王县令实在是夸不出口。
“真是胃口好啊……”
“咳咳……”
王县令看着那盘昂贵的荔枝被苏晏礼一颗接一颗地塞进嘴里,心疼得肝儿颤,忍不住道。
“那个……粗茶淡饭的,不合姑娘胃口吧?”
苏婉儿夹了一根青菜,慢悠悠道:“大人说笑了,大家吃得挺好。只是我这几位家人,平日里干惯了重活,饭量大些,还望大人莫怪。”

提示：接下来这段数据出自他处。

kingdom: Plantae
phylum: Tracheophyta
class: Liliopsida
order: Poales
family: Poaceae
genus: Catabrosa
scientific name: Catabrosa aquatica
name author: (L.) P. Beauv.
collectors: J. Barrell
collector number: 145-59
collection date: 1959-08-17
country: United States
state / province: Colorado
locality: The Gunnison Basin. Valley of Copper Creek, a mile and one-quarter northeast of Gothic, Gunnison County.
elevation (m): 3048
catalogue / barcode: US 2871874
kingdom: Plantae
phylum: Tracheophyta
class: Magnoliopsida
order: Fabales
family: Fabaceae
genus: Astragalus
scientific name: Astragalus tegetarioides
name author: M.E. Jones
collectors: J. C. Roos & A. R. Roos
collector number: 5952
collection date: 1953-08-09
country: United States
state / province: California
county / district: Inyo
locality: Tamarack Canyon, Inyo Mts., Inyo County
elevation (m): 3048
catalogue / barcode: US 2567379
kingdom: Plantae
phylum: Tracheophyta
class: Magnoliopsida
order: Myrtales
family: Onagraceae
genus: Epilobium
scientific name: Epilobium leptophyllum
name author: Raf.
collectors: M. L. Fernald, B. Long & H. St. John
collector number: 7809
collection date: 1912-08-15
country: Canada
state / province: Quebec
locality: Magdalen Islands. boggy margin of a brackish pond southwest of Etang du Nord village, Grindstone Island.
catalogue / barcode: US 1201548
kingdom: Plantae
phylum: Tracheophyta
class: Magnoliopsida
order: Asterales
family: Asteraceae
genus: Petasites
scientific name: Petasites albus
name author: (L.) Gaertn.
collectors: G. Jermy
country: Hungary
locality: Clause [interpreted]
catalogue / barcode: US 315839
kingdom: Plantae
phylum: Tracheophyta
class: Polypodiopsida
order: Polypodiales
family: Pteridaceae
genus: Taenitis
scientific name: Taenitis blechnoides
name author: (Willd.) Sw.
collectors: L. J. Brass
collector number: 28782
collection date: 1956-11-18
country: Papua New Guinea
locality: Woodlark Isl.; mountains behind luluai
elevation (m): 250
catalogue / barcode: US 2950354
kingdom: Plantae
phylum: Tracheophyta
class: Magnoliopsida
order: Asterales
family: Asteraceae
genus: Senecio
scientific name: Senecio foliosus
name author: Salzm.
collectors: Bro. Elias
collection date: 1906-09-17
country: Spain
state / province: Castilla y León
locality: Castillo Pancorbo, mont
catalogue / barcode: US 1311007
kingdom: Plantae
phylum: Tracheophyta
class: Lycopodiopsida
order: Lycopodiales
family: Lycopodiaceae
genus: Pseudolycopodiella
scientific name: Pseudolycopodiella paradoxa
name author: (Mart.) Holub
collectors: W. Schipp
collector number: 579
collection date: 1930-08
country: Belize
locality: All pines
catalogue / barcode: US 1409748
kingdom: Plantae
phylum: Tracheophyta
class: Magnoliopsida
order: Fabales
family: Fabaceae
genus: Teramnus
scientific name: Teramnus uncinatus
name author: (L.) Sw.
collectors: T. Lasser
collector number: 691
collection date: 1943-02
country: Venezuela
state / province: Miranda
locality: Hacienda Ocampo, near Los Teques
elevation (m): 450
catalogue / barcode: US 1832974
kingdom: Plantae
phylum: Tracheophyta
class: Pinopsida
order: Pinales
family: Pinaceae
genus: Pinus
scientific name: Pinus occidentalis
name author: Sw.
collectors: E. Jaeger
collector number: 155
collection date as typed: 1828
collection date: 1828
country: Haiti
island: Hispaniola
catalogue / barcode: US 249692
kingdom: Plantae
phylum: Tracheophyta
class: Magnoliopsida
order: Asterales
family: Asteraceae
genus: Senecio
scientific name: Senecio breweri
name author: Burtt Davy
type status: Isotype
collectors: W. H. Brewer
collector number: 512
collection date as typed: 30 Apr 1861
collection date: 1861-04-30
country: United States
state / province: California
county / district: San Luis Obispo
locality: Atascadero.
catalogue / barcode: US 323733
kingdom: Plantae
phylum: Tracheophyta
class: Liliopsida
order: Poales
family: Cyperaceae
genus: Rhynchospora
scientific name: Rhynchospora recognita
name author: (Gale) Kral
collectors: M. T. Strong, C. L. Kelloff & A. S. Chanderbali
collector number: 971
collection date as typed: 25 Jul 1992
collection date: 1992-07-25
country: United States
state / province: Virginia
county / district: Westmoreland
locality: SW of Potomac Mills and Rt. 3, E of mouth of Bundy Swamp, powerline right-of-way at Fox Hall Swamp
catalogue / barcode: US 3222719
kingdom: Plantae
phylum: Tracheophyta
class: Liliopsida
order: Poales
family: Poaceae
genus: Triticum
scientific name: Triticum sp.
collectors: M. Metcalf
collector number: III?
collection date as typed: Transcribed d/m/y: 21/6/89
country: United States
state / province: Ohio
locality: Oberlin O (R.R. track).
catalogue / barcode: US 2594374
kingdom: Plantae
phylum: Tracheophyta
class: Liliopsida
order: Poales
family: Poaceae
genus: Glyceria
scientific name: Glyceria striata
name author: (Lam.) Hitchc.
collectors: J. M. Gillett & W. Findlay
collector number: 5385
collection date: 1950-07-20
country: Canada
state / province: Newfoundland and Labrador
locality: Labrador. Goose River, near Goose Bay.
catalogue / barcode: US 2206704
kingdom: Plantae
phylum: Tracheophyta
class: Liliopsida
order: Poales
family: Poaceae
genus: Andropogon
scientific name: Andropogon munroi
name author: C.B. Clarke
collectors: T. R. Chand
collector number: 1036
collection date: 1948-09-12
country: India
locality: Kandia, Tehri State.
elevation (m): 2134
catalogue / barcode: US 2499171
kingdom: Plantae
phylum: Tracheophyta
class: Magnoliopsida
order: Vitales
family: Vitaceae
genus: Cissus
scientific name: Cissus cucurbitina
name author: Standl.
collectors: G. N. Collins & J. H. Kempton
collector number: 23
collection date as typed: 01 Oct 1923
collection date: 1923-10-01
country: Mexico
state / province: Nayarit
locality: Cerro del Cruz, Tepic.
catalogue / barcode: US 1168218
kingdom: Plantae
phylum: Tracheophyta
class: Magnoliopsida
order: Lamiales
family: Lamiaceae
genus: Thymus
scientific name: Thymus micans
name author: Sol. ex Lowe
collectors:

王县令心里滴血,脸上还得笑着说:“不怪不怪,能吃是福!”
好不容易熬到吃完饭。
王县令想单独跟苏婉儿说几句话,结果赵宁川寸步不离,陈景陈清两个表哥也一左一右站在苏婉儿身后,跟两尊门神似的。
王县令想偷摸拉个手,都被陈清“无意间”撞开,想递个帕子,被陈景“恰好”挡住视线。
王县令憋了一肚子火,又没法发,只能灰溜溜地走了。
以后有的是机会。
他一走,苏婉儿立马变了脸色。
她看着满屋子的好东西,对陈景陈清使了个眼色。
“这王扒皮搜刮民脂民膏,住得比皇帝还舒坦。既然他敢把咱们请进来,那咱们也不能客气。”
陈景嘿嘿一笑:“妹子,你放心,哥给你打掩护。”
接下来的几天,苏婉儿成了县衙里的“幽灵”。
她每天就在府邸里“散步”。
走到书房,看见那镇纸是和田玉的,趁没人顺手摸进空间;
走到库房附近,看见几匹上好的云锦堆在外面,趁着守卫打盹,一卷就收了;
走到厨房,看见那么多好吃的,大手一挥全部收了进去!
陈景和陈清就是最佳掩护。苏婉儿在前头逛,他俩就在后面几步远的地方溜达,有人过来就咳嗽两声,或者故意跟人搭话,挡住视线。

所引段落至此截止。